Exercise brief:
Print out each entry below exactly, please.
»»
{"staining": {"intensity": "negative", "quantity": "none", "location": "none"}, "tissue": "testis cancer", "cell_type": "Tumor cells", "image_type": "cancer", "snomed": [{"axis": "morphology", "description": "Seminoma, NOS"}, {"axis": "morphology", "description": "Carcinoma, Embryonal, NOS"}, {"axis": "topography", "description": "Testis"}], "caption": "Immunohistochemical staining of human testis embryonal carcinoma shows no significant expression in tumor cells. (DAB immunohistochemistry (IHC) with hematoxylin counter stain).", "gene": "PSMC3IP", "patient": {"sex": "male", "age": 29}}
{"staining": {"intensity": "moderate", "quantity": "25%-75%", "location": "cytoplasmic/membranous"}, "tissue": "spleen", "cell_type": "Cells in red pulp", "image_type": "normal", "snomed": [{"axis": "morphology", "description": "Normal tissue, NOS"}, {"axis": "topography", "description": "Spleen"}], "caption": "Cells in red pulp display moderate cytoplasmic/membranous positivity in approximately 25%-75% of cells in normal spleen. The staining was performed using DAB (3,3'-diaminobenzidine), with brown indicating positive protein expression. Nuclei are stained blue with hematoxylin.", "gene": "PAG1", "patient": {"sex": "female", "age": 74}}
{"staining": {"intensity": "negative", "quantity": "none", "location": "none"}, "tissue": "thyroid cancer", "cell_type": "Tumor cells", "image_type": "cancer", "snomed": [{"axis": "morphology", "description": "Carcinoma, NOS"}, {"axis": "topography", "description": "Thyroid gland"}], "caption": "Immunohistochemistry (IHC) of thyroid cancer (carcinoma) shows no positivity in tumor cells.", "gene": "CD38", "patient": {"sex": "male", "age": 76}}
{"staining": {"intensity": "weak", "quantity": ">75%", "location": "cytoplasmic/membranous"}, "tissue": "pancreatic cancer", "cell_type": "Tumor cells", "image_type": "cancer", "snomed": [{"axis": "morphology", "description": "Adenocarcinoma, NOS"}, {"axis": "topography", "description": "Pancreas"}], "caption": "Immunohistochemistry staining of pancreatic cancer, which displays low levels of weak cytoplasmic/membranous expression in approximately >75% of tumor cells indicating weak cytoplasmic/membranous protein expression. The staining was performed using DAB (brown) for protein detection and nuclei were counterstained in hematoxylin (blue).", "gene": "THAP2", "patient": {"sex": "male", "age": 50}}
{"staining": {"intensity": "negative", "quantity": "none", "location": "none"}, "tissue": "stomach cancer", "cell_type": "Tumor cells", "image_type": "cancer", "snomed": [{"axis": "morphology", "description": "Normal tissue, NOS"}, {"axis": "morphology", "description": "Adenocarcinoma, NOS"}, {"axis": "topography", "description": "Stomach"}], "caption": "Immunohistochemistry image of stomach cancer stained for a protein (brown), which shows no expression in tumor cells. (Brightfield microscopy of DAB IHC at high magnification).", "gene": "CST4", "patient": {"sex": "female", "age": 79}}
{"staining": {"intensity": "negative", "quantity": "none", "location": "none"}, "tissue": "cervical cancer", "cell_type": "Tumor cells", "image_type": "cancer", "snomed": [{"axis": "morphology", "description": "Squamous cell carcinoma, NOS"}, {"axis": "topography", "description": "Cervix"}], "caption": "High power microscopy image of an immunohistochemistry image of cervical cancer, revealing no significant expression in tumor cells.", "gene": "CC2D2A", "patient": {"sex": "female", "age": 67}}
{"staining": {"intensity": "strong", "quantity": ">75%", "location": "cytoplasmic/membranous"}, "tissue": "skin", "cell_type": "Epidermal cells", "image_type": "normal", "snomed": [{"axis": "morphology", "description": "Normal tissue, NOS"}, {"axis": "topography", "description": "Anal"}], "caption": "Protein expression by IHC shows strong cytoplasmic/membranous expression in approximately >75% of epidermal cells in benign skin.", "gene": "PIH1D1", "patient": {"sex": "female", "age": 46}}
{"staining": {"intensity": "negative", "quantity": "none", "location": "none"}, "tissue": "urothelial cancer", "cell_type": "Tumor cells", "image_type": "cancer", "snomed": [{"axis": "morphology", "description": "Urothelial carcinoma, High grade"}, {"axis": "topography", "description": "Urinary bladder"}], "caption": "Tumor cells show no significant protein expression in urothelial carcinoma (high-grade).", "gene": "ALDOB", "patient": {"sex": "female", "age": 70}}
««
Output for this task:
{"staining": {"intensity": "negative", "quantity": "none", "location": "none"}, "tissue": "testis cancer", "cell_type": "Tumor cells", "image_type": "cancer", "snomed": [{"axis": "morphology", "description": "Seminoma, NOS"}, {"axis": "morphology", "description": "Carcinoma, Embryonal, NOS"}, {"axis": "topography", "description": "Testis"}], "caption": "Immunohistochemical staining of human testis embryonal carcinoma shows no significant expression in tumor cells. (DAB immunohistochemistry (IHC) with hematoxylin counter stain).", "gene": "PSMC3IP", "patient": {"sex": "male", "age": 29}}
{"staining": {"intensity": "moderate", "quantity": "25%-75%", "location": "cytoplasmic/membranous"}, "tissue": "spleen", "cell_type": "Cells in red pulp", "image_type": "normal", "snomed": [{"axis": "morphology", "description": "Normal tissue, NOS"}, {"axis": "topography", "description": "Spleen"}], "caption": "Cells in red pulp display moderate cytoplasmic/membranous positivity in approximately 25%-75% of cells in normal spleen. The staining was performed using DAB (3,3'-diaminobenzidine), with brown indicating positive protein expression. Nuclei are stained blue with hematoxylin.", "gene": "PAG1", "patient": {"sex": "female", "age": 74}}
{"staining": {"intensity": "negative", "quantity": "none", "location": "none"}, "tissue": "thyroid cancer", "cell_type": "Tumor cells", "image_type": "cancer", "snomed": [{"axis": "morphology", "description": "Carcinoma, NOS"}, {"axis": "topography", "description": "Thyroid gland"}], "caption": "Immunohistochemistry (IHC) of thyroid cancer (carcinoma) shows no positivity in tumor cells.", "gene": "CD38", "patient": {"sex": "male", "age": 76}}
{"staining": {"intensity": "weak", "quantity": ">75%", "location": "cytoplasmic/membranous"}, "tissue": "pancreatic cancer", "cell_type": "Tumor cells", "image_type": "cancer", "snomed": [{"axis": "morphology", "description": "Adenocarcinoma, NOS"}, {"axis": "topography", "description": "Pancreas"}], "caption": "Immunohistochemistry staining of pancreatic cancer, which displays low levels of weak cytoplasmic/membranous expression in approximately >75% of tumor cells indicating weak cytoplasmic/membranous protein expression. The staining was performed using DAB (brown) for protein detection and nuclei were counterstained in hematoxylin (blue).", "gene": "THAP2", "patient": {"sex": "male", "age": 50}}
{"staining": {"intensity": "negative", "quantity": "none", "location": "none"}, "tissue": "stomach cancer", "cell_type": "Tumor cells", "image_type": "cancer", "snomed": [{"axis": "morphology", "description": "Normal tissue, NOS"}, {"axis": "morphology", "description": "Adenocarcinoma, NOS"}, {"axis": "topography", "description": "Stomach"}], "caption": "Immunohistochemistry image of stomach cancer stained for a protein (brown), which shows no expression in tumor cells. (Brightfield microscopy of DAB IHC at high magnification).", "gene": "CST4", "patient": {"sex": "female", "age": 79}}
{"staining": {"intensity": "negative", "quantity": "none", "location": "none"}, "tissue": "cervical cancer", "cell_type": "Tumor cells", "image_type": "cancer", "snomed": [{"axis": "morphology", "description": "Squamous cell carcinoma, NOS"}, {"axis": "topography", "description": "Cervix"}], "caption": "High power microscopy image of an immunohistochemistry image of cervical cancer, revealing no significant expression in tumor cells.", "gene": "CC2D2A", "patient": {"sex": "female", "age": 67}}
{"staining": {"intensity": "strong", "quantity": ">75%", "location": "cytoplasmic/membranous"}, "tissue": "skin", "cell_type": "Epidermal cells", "image_type": "normal", "snomed": [{"axis": "morphology", "description": "Normal tissue, NOS"}, {"axis": "topography", "description": "Anal"}], "caption": "Protein expression by IHC shows strong cytoplasmic/membranous expression in approximately >75% of epidermal cells in benign skin.", "gene": "PIH1D1", "patient": {"sex": "female", "age": 46}}
{"staining": {"intensity": "negative", "quantity": "none", "location": "none"}, "tissue": "urothelial cancer", "cell_type": "Tumor cells", "image_type": "cancer", "snomed": [{"axis": "morphology", "description": "Urothelial carcinoma, High grade"}, {"axis": "topography", "description": "Urinary bladder"}], "caption": "Tumor cells show no significant protein expression in urothelial carcinoma (high-grade).", "gene": "ALDOB", "patient": {"sex": "female", "age": 70}}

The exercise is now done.